━━━ The data ━━━
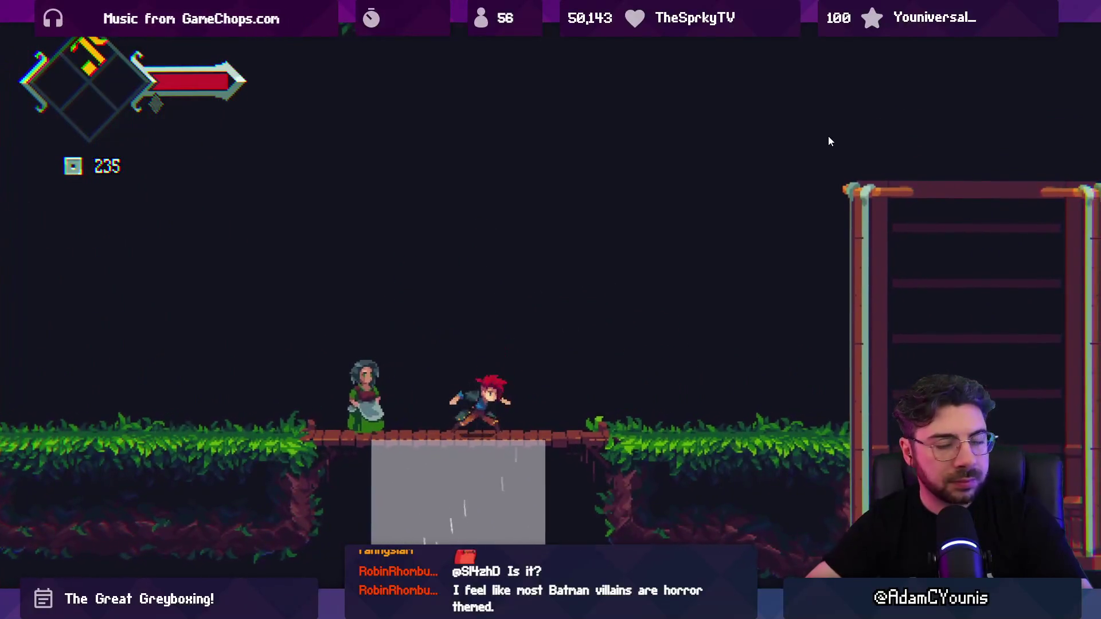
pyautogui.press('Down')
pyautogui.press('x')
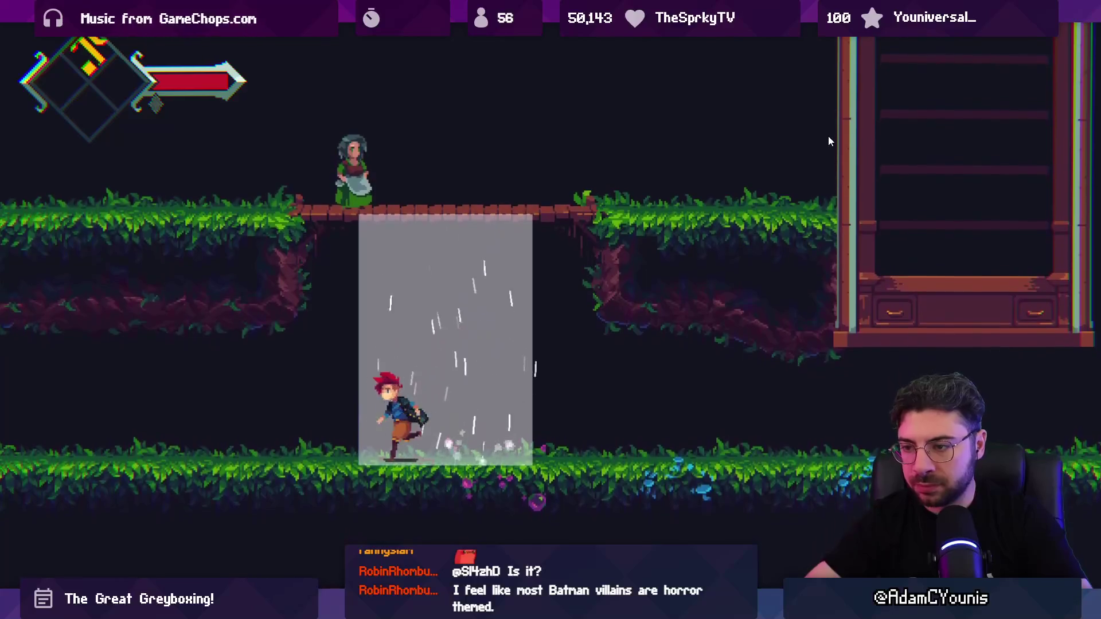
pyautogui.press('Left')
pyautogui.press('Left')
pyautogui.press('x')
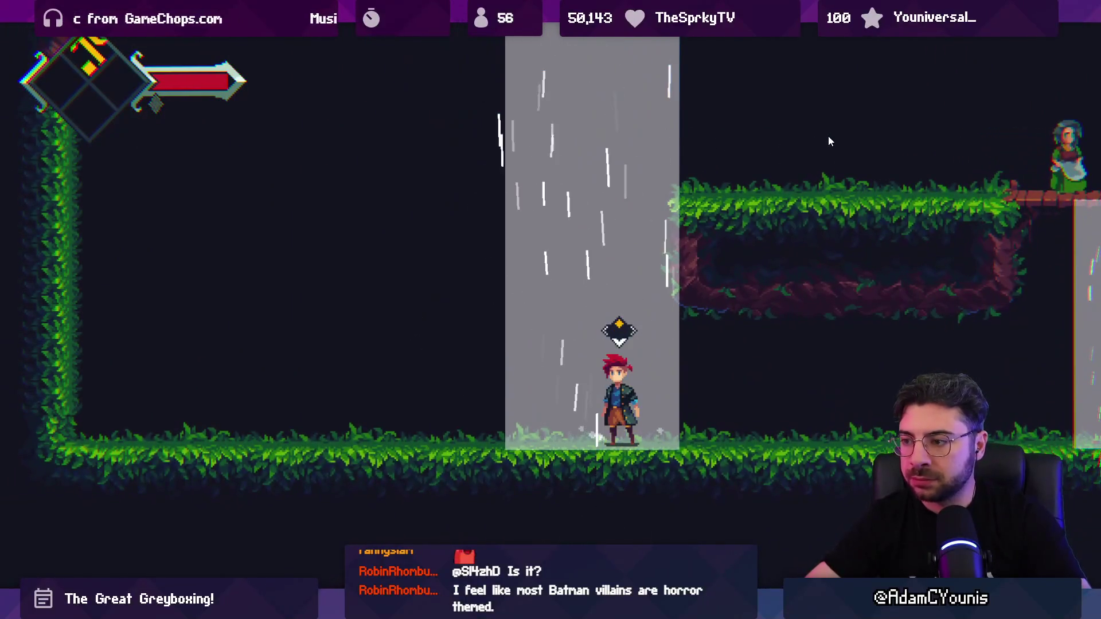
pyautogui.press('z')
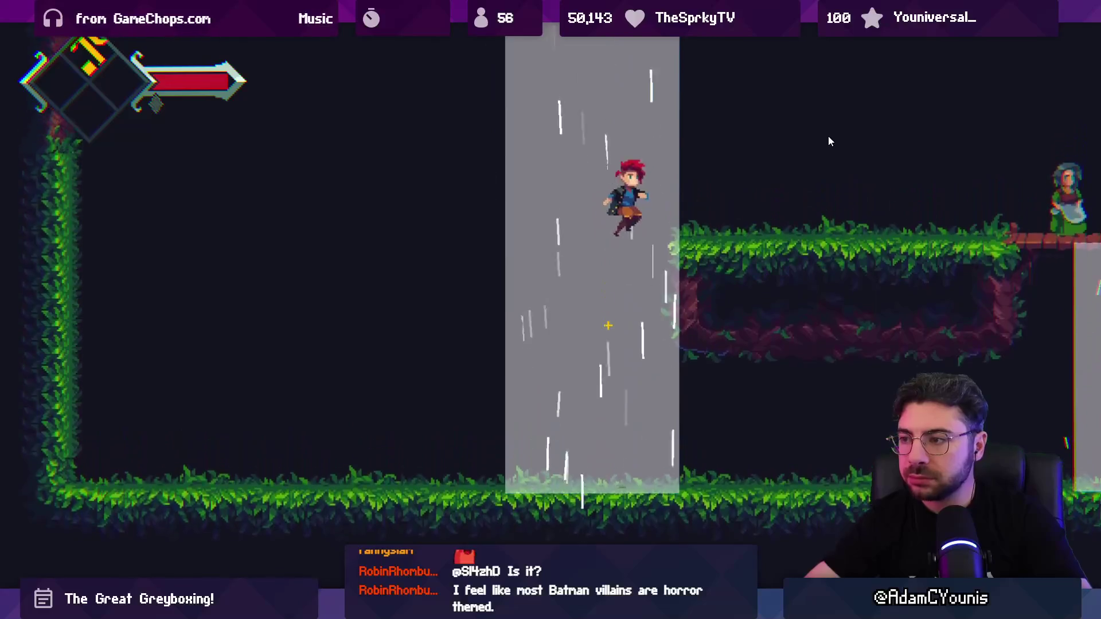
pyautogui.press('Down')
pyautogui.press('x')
━━━
Task statement
Print the material above exactly, skipping its images.

Problem solution
pyautogui.press('Down')
pyautogui.press('x')
pyautogui.press('Left')
pyautogui.press('Left')
pyautogui.press('x')
pyautogui.press('z')
pyautogui.press('Down')
pyautogui.press('x')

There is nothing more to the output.